I really dont know where this came from but I think that I need to express some things that I have felt in a list of 2010.
1. Go Angels!
2. I am tired of hearing all these women complain about how their men don't take of them and how they have to do everything in the relationship. Stop your complaining. Men are confused about their place in this world. Women are getting paid more, getting more promotions, having more kids and more balls than most men these days. What is your problem? Oh I know, you have a vagina. Men have every right to be confused. I find that women are amazing creatures because we can do all so many awesome things, but have you ever thought that men need to be men. They sometimes need tio feel like the knight in shiny armor and when they done feel that need they get bored. Make things even, hell, let him do somethings that express his man hood or else he is going to stick to something that will need him and give his a rash later.
3. What is with the chocking in bed, seriously? I don't get it. People that I have spoke to says its amazing and a total rush. Yeah, to the emergency room. All I can think about is the conversation that I saw in CSI: Miami.
" Officer, I just wanted to give it to her right?"
The ginger looking dude with the token Latin name puts his glasses on, " You gave her a one way ticket to the right to the morgue"
YEAH!
4. Randy Moss is a total girl. I don't like that fact that the whole NFL turned into a series of the Hills. If you are going to fight with Tom Brady about something.... well.... I dint even know what to fight Tom Brady about, because I have more balls than he does, and better hair.

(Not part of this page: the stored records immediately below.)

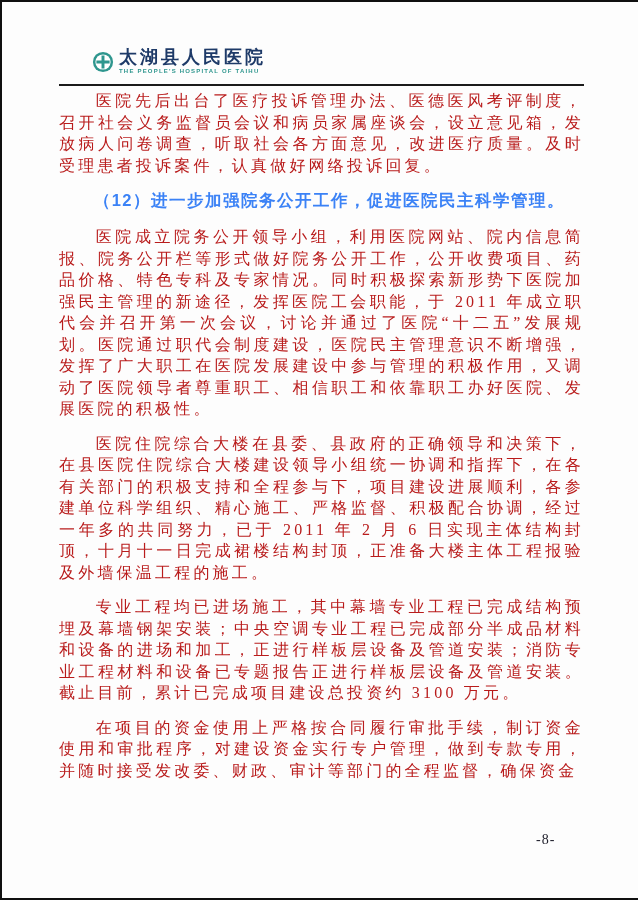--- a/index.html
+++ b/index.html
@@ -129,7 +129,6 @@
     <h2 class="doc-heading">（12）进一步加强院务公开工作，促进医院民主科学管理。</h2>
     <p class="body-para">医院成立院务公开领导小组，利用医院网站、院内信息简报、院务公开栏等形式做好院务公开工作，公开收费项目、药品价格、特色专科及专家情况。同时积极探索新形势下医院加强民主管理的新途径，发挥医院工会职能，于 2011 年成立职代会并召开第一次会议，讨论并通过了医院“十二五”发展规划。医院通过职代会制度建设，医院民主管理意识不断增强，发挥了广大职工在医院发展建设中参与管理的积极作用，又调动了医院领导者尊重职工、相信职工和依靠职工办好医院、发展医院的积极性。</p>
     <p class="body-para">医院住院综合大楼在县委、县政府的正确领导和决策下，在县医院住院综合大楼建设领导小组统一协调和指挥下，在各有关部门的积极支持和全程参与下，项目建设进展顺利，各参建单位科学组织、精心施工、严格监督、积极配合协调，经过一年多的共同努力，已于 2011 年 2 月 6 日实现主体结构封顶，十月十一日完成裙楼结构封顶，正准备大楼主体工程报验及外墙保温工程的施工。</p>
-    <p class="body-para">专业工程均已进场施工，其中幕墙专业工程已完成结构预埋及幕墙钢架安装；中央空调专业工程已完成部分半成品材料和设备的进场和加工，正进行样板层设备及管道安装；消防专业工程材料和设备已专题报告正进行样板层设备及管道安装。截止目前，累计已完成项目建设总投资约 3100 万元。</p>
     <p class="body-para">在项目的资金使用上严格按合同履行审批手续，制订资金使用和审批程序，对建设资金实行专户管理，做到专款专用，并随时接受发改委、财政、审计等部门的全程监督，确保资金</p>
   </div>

5. Suck my non-existing balls AROD!
6. Lady Gaga confuses me. I dint understand, what would make you wear meat to an event? Did she come in a refrigerated truck? Is her next outfit going to be fabric stuck to her by cum? I honestly think she will skin 101 Dalmatian for a fur coat and say the art made her do it.
7. The angels have the phone box.
8. I work for a hotel, in the call center, and I take reservations all night. I wonder some times, how many marriages and relationship are ruined through just this one phone call. I know, that in no means is it my fault, but you have to wonder. The human race is made to have sex, sex is an action to breed, but is it worth the kick to the nuts later?
9. There needs to be an I.Q test and background check before breeding. I can't help but wonder what people are thinking before getting it on. Read the fine print before spreading your genes around like a fucking sprinkler system.
10. My breakthrough moment: There was a moment in my relationship with my boyfriend, that I didn't know where I stood and I was trying not to be that "crazy bitch" but I needed to know. When I met Chris, I didn't want to have a relationship but I was kind of in one. It was complicated. I am sitting on his couch just trying to express how I felt about his, really having hard time finding the words, and out of no where he tells me that he loves me. In my mind, I am freaking out because I love him too. It took me a while to come to terms with this feeling. I love him. I really did love him and I have been wanting to say it for a while. I was so scared from the last time, I loved someone that the whole thought of being in love with someone frightened me to no end. I didn't think that it would happen to soon, and yet so quietly.